Last Updated on September 6, 2021
MSNBC host Rachel Maddow has still refused to delete a tweet promoting a fake news story about ivermectin overdoses flooding Oklahoma hospitals that has been debunked by hospital staff. Twitter continues to let Maddow’s tweet and other tweets promoting the debunked story propagate on its platform, despite its censorious policies against “misinformation.”
“Patients overdosing on ivermectin backing up rural Oklahoma hospitals, ambulances,” Maddow tweeted last week, quoting the headline of an article by NBC Oklahoma City affiliate KFOR. “’The scariest one I’ve heard of and seen is people coming in with vision loss,’ he said,” she continued, quoting Jason McElyea, the doctor who made the debunked claim.
"Patients overdosing on ivermectin backing up rural Oklahoma hospitals, ambulances"

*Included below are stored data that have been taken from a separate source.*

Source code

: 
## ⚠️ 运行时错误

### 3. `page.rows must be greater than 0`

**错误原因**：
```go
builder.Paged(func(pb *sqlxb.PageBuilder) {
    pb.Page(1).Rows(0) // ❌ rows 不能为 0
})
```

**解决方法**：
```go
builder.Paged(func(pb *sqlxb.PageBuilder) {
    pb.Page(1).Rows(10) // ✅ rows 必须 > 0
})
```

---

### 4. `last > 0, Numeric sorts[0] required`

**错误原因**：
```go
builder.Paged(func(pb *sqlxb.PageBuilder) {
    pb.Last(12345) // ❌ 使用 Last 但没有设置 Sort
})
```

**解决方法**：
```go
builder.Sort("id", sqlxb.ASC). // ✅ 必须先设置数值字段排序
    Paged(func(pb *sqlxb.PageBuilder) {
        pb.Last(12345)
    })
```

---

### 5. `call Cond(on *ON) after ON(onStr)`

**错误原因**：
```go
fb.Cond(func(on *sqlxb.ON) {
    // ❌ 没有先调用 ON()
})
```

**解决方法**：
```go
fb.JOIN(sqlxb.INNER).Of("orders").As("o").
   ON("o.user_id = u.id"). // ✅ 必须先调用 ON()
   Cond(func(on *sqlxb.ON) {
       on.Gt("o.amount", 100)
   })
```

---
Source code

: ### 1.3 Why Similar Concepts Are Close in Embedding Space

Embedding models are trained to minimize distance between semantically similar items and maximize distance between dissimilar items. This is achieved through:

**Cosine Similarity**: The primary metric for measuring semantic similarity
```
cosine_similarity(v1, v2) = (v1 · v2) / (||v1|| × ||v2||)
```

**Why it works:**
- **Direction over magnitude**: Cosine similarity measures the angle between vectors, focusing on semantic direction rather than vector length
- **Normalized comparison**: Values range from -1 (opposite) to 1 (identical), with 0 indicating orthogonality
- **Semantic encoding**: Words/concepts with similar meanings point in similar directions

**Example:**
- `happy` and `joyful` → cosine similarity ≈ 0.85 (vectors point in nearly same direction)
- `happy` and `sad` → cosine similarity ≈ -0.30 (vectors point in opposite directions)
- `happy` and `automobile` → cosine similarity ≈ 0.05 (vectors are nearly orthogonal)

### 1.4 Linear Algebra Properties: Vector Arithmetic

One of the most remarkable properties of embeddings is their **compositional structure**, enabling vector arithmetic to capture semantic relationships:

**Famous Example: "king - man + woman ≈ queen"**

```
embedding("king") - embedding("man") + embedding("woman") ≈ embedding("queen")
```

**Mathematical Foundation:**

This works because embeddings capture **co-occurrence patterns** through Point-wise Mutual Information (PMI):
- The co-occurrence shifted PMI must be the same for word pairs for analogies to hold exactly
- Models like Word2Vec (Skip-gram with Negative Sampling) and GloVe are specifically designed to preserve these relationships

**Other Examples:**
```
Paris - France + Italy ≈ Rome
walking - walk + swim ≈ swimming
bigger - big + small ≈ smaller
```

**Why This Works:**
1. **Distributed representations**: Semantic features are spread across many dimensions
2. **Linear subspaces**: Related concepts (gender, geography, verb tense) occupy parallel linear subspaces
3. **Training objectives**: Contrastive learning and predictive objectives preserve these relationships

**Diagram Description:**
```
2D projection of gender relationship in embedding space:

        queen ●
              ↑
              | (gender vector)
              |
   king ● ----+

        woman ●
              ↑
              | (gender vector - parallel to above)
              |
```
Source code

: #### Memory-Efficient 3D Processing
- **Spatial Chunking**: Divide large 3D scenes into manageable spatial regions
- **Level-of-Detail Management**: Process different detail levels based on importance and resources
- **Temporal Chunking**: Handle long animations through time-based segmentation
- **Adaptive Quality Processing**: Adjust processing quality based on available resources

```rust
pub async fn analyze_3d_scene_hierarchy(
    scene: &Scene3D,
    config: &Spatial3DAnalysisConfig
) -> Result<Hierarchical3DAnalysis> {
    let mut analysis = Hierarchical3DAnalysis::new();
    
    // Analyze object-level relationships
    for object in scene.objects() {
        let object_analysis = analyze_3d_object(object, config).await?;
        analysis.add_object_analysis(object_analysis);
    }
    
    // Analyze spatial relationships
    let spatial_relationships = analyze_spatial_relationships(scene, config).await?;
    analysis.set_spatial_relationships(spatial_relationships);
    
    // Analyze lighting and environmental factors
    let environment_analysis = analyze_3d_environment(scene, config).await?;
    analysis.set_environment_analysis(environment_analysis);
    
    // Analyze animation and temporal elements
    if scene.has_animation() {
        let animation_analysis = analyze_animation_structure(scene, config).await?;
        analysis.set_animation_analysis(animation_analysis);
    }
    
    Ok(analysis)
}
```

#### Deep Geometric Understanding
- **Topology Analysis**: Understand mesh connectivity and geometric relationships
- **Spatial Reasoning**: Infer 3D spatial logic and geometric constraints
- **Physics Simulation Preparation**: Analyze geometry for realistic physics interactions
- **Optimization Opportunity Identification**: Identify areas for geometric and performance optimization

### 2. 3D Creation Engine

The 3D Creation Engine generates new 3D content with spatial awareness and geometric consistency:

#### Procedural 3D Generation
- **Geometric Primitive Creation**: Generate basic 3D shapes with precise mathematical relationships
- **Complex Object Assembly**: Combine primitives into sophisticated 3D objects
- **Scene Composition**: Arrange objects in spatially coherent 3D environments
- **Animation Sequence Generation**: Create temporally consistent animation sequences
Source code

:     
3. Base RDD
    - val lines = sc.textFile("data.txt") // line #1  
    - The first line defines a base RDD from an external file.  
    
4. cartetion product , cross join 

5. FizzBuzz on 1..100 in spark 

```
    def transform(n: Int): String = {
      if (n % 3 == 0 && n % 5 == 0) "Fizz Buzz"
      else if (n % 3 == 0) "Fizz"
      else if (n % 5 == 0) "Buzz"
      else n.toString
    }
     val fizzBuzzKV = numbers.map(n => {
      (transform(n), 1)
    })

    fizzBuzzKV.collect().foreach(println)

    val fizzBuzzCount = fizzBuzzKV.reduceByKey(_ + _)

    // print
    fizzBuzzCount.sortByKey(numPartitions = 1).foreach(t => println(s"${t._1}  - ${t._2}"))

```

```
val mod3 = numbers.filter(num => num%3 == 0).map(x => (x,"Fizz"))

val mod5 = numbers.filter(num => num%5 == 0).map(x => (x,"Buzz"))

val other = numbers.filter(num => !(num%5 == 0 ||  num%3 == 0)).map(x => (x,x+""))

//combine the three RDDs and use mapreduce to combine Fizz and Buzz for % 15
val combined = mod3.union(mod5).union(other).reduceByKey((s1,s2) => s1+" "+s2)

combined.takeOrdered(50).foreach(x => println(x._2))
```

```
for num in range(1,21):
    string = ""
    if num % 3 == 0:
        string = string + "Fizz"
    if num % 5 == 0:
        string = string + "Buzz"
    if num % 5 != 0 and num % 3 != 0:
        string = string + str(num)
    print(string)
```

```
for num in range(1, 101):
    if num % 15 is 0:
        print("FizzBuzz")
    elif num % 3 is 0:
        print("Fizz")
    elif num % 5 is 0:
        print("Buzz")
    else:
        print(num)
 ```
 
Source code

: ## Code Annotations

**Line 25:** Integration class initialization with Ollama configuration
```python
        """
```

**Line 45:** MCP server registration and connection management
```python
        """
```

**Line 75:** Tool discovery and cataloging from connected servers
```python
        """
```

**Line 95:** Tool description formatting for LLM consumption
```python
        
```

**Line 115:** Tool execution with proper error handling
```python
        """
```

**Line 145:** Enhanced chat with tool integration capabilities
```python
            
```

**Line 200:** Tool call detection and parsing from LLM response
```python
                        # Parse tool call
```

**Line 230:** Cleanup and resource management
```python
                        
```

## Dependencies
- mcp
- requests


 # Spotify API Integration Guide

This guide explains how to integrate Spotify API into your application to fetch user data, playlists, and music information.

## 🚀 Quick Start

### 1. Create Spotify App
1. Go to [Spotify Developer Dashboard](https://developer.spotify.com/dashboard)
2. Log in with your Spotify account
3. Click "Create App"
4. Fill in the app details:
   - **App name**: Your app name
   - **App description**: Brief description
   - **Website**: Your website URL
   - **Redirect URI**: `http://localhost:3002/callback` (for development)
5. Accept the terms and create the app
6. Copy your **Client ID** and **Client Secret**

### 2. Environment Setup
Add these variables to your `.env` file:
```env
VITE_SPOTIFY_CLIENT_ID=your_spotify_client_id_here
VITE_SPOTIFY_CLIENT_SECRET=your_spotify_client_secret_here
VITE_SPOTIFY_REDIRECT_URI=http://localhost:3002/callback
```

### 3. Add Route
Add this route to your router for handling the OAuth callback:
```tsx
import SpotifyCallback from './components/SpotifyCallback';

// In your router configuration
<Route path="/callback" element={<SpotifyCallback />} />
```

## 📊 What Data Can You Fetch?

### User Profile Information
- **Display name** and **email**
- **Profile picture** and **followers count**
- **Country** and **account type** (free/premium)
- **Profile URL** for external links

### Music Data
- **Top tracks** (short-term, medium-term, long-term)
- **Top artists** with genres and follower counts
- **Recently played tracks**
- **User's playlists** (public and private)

"'The scariest one I’ve heard of and seen is people coming in with vision loss,' he said."https://t.co/P909GtxBQZ
— Rachel Maddow MSNBC (@maddow) September 2, 2021
The hospital system at the heart of the quickly confirmed that McElyea had not worked for their location in over two months, and was spreading false information: “With that said, Dr. McElyea has not worked at our Sallisaw location in over 2 months. NHS Sequoyah has not treated any patients due to complications related to taking ivermectin. This includes not treating any patients for ivermectin overdose.”
“All patients who have visited our emergency room have received medical attention as appropriate,” the statement continued. “Our hospital has not had to turn away any patients seeking emergency care. We want to reassure our community that our staff is working hard to provide quality healthcare to all patients. We appreciate the opportunity to clarify this issue and as always, we value our community’s support.”
Is Twitter banning purveyors of "ivermectin overdoses crowding Oklahoma emergency room" misinformation?
— Phil Kerpen (@kerpen) September 5, 2021
Twitter continues to allow tweets promoting the debunked story to remain on its platform. Twittter often bans or restricts articles that it views as having a right-wing perspective under the guise of removing “misinformation,” but experts have pointed to the platform’s reticence to ban even the most extreme left-wing content as evidence of the website’s bias.